Don’t miss: The gastronomy. While the views are dazzling, the food is, too. Executive chef Matías Crosta creates gourmet dishes with local ingredients that are a true highlight of a stay at Awasi Patagonia.
How to get there: Fly into Puerto Natales in Chile or Punta Arenas in Argentina; the former is a two-hour drive from the hotel, and the later is a five-hour drive.
6. Berkeley River Lodge, Kimberley Coast, Australia
The experience: The Berkeley River Lodge is the most remote luxury hotel on Australia’s mainland—it’s about 100 miles from the nearest town, Wyndham, which has a population of just 780 people. With just 20 villas for two, there’s certainly never a crowd here. Spend your days exploring the coastal Kimberley region by boat or helicopter, or take a scenic drive along the beach in a four-wheel-drive safari vehicle. Sadly, you can’t swim in the ocean—it’s home to saltwater crocodiles—but there’s a lovely pool if you’d like to take a dip.
Don’t miss: The waterfalls. Depending on how much rain has fallen in the area, you might be able to spot dozens of waterfalls flowing from the cliffs along the Berkeley River. You might even be able to stand beneath one, which is a real coastal Kimberley right of passage.
How to get there: There are no roads that lead to Berkeley River Lodge, so you have only one option—fly in on a charter from Kununurra or Darwin, both of which are relatively remote airports themselves.
7. White Desert Whichaway Camp, Antarctica
The experience: The majority of tourists visiting Antarctica have to get there by cruise, and they’ve got to sleep on that cruise while they’re down there. That’s not the case if you sign up for one of White Desert’s extraordinary adventures. You’ll fly to Antarctica on a private jet, then have a chance to stay in the company’s Whichaway Camp, which comprises seven luxurious “sleeping pods” styled with contemporary furnishings and outfitted with a private toilet, plus main “lodge” facilities with a dining room, a lounge, and a cocktail deck. Showers, however, are shared.
Don’t miss: The cocktails. They’re served with 1,000-year-old ice.

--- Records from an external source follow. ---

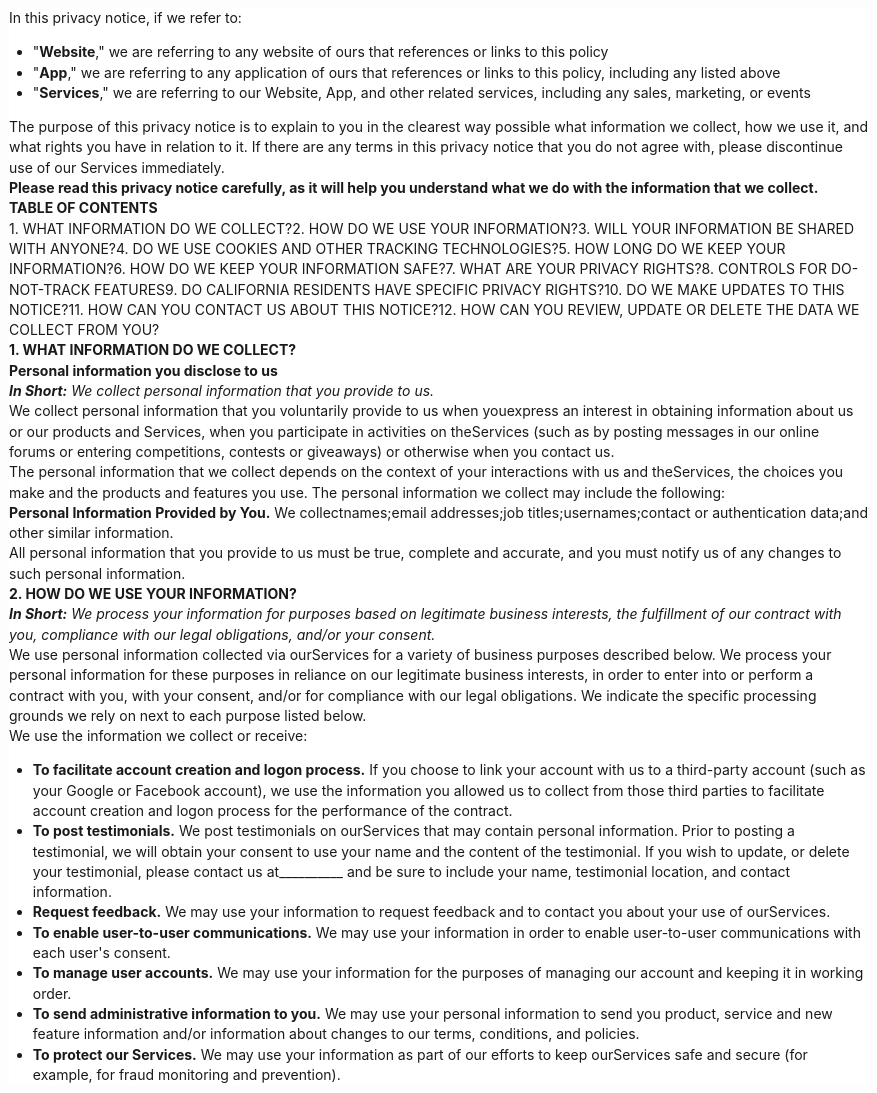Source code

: In this privacy notice, if we refer to:

* "**Website**," we are referring to any website of ours that references or links to this policy
* "**App**," we are referring to any application of ours that references or links to this policy, including any listed above
* "**Services**," we are referring to our Website, App, and other related services, including any sales, marketing, or events

The purpose of this privacy notice is to explain to you in the clearest way possible what information we collect, how we use it, and what rights you have in relation to it. If there are any terms in this privacy notice that you do not agree with, please discontinue use of our Services immediately.\
**Please read this privacy notice carefully, as it will help you understand what we do with the information that we collect.**\
**TABLE OF CONTENTS**\
1\. WHAT INFORMATION DO WE COLLECT?2. HOW DO WE USE YOUR INFORMATION?3. WILL YOUR INFORMATION BE SHARED WITH ANYONE?4. DO WE USE COOKIES AND OTHER TRACKING TECHNOLOGIES?5. HOW LONG DO WE KEEP YOUR INFORMATION?6. HOW DO WE KEEP YOUR INFORMATION SAFE?7. WHAT ARE YOUR PRIVACY RIGHTS?8. CONTROLS FOR DO-NOT-TRACK FEATURES9. DO CALIFORNIA RESIDENTS HAVE SPECIFIC PRIVACY RIGHTS?10. DO WE MAKE UPDATES TO THIS NOTICE?11. HOW CAN YOU CONTACT US ABOUT THIS NOTICE?12. HOW CAN YOU REVIEW, UPDATE OR DELETE THE DATA WE COLLECT FROM YOU?\
**1. WHAT INFORMATION DO WE COLLECT?**\
**Personal information you disclose to us**\
_**In Short:**_ _We collect personal information that you provide to us._\
We collect personal information that you voluntarily provide to us when youexpress an interest in obtaining information about us or our products and Services, when you participate in activities on theServices (such as by posting messages in our online forums or entering competitions, contests or giveaways) or otherwise when you contact us.\
The personal information that we collect depends on the context of your interactions with us and theServices, the choices you make and the products and features you use. The personal information we collect may include the following:\
**Personal Information Provided by You.** We collectnames;email addresses;job titles;usernames;contact or authentication data;and other similar information.\
All personal information that you provide to us must be true, complete and accurate, and you must notify us of any changes to such personal information.\
**2. HOW DO WE USE YOUR INFORMATION?**\
_**In Short:**_ _We process your information for purposes based on legitimate business interests, the fulfillment of our contract with you, compliance with our legal obligations, and/or your consent._\
We use personal information collected via ourServices for a variety of business purposes described below. We process your personal information for these purposes in reliance on our legitimate business interests, in order to enter into or perform a contract with you, with your consent, and/or for compliance with our legal obligations. We indicate the specific processing grounds we rely on next to each purpose listed below.\
We use the information we collect or receive:

* **To facilitate account creation and logon process.** If you choose to link your account with us to a third-party account (such as your Google or Facebook account), we use the information you allowed us to collect from those third parties to facilitate account creation and logon process for the performance of the contract.
* **To post testimonials.** We post testimonials on ourServices that may contain personal information. Prior to posting a testimonial, we will obtain your consent to use your name and the content of the testimonial. If you wish to update, or delete your testimonial, please contact us at\_\_\_\_\_\_\_\_\_\_ and be sure to include your name, testimonial location, and contact information.
* **Request feedback.** We may use your information to request feedback and to contact you about your use of ourServices.
* **To enable user-to-user communications.** We may use your information in order to enable user-to-user communications with each user's consent.
* **To manage user accounts.** We may use your information for the purposes of managing our account and keeping it in working order.
* **To send administrative information to you.** We may use your personal information to send you product, service and new feature information and/or information about changes to our terms, conditions, and policies.
* **To protect our Services.** We may use your information as part of our efforts to keep ourServices safe and secure (for example, for fraud monitoring and prevention).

8. Three Camel Lodge, Mongolia
The experience: Rising from the vast plains of the Gobi Desert is a collection of gers, or traditional Mongolian tents. It’s not a mirage—it’s Three Camel Lodge, an eco-resort that champions ecological and cultural sustainability. During your stay, you can tour nearby sites like the Hongoryn Els sand dunes and Tugrigiin Shiree, where dinosaur fossils were discovered, as well as experience cultural performances and meet local nomadic families.
Don’t miss: Chatting with the staff. The lodge is just as focused on the people and the culture of Mongolia as it is its natural setting, so it’s staffed entirely by locals who have fascinating stories to tell.
How to get there: First you’ll need to get to Ulaanbaatar, the capital of Mongolia, from where you’ll need to take an hour-long flight to Dalanzadgad, the nearest major town to the lodge. The last leg of the journey to the lodge is a 90-minute off-road drive.
9. Constance Tsarabanjina, Madagascar
The experience: For a true deserted-island vibe—well, perhaps a soft one—visit Constance Tsarabanjina, a private-island hotel off the coast of Madagascar with thatched villas for accommodations. You won’t actually be roughing it, as each room includes air-conditioning and a minibar, but you also won’t have access to TVs or Wi-Fi. But there’s plenty to do to entertain you, from snorkeling to listening to live music to getting massages.
Don’t miss: The offshore reefs. Charter a snorkeling boat tour through the hotel to get out to them!
How to get there: From Antananarivo, the capital of Madagascar, take an hour-and-a-half flight to Nosy Be, where you’ll then take Constance Tsarabanjina’s regularly scheduled 20-minute boat transfer. You could also charter a helicopter from Nosy Be.